State Minister For Information Government of the People's Republic of Bangladesh
- In office 23 June 1996 – 16 July 2001

Jatiya Sangsad member from Pabna-1
- In office 12 June 1996 – 16 July 2001
- Preceded by: Matiur Rahman Nizami
- Succeeded by: Matiur Rahman Nizami

Personal details
- Party: Gano Forum
- Other political affiliations: Awami League BAKSAL
- Alma mater: Rajshahi University

= Abu Sayeed (politician) =

Bangladeshi politician

Abu Sayeed is a politician from Pabna district of Bangladesh, an organizer of the War of Liberation, and a former minister of state for information who was a member of parliament for the then Pabna 8 and Pabna-1 constituencies.

==Career==
Sayeed was a member of the then Pakistan National Assembly in 1970. He was part of the 34-member committee formed in 1972 to formulate the draft Constitution of Bangladesh. He was designated as the governor of Pabna district by Sheikh Mujibur Rahman in 1975. He has been known for his criticism of the military government.
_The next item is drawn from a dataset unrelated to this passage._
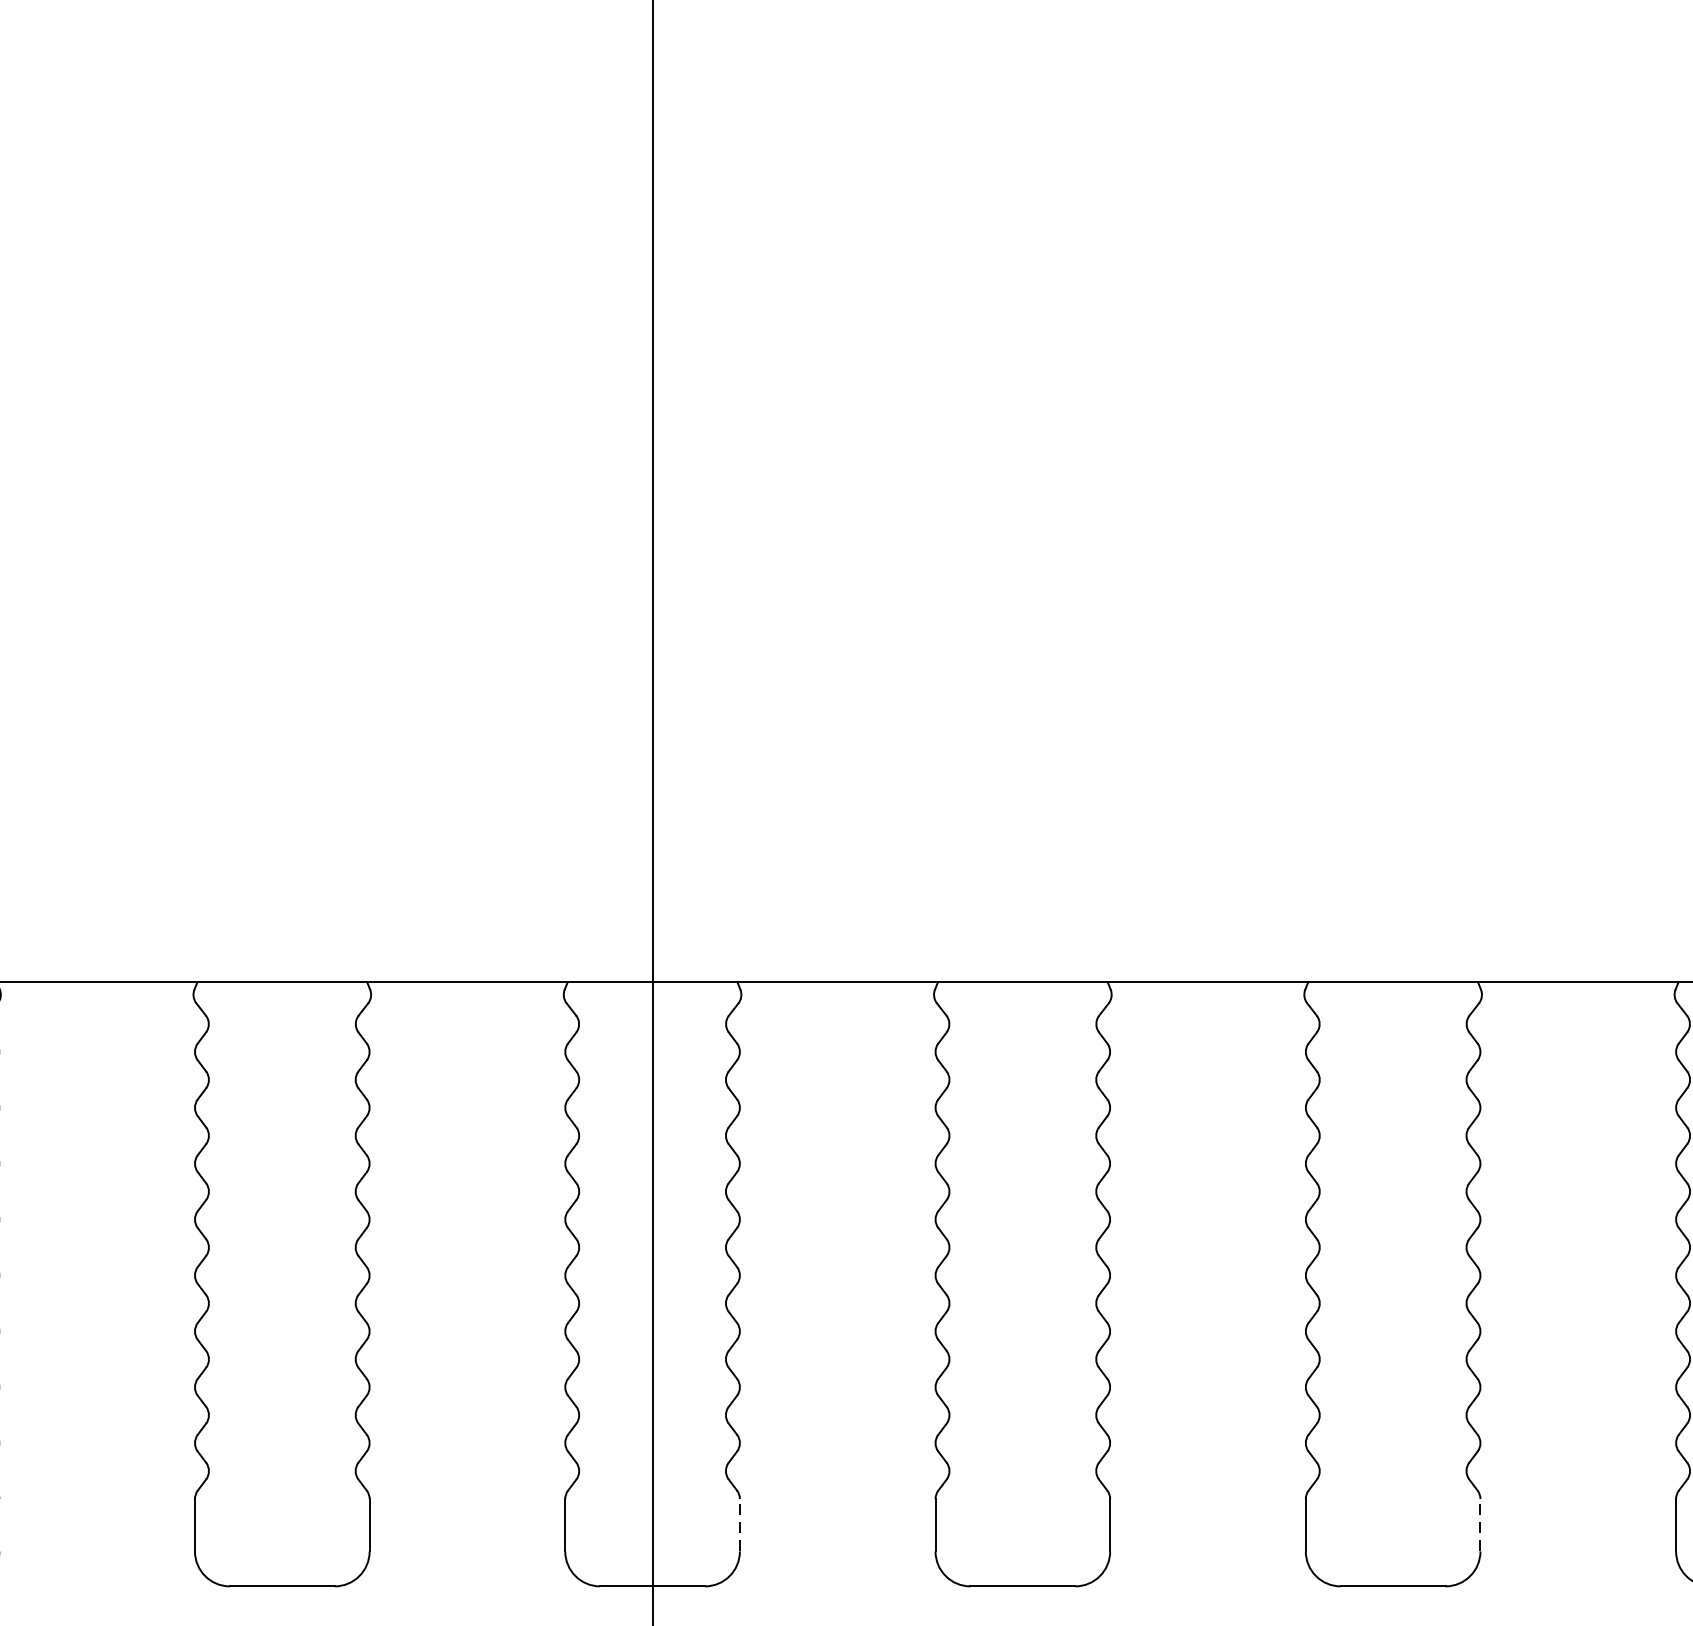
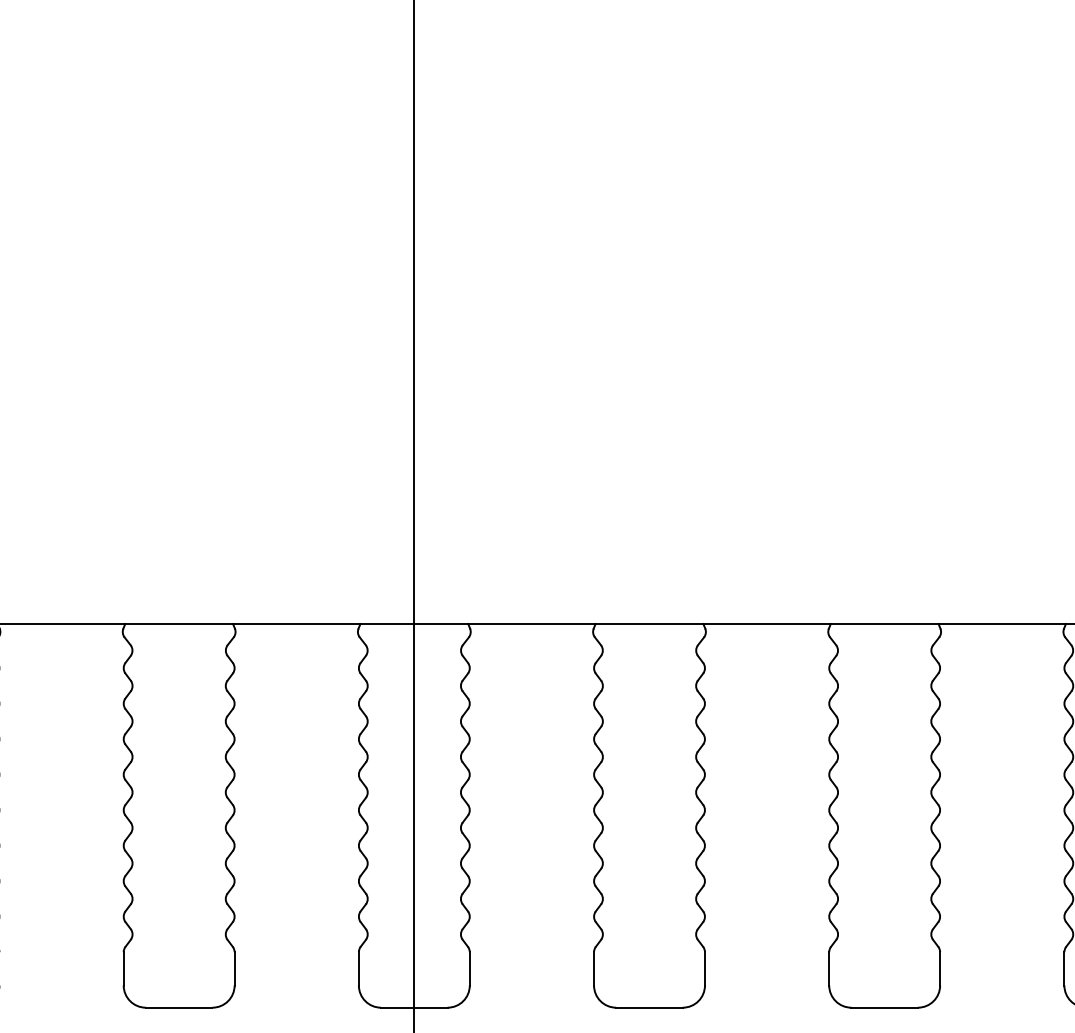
line: (739, 1524) -> (469, 968), dashed -> solid
line: (1481, 1524) -> (940, 968), dashed -> solid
Sayeed was the state minister of information of Bangladesh from 6 June 1996 until 15 July 2001.

In 2013, Sayeed was conferred a PhD degree by Rajshahi University for his thesis titled "Independence of Bangladesh: Diplomatic War".

In January 2014, Sayeed lost as an independent candidate to Shamsul Haque Tuku in the general election from the Pabna-1 constituency.

In November 2018, Sayeed left the Awami League and joined Gano Forum to contest the upcoming election from Pabna-1 as a candidate of the Jatiya Oikya Front.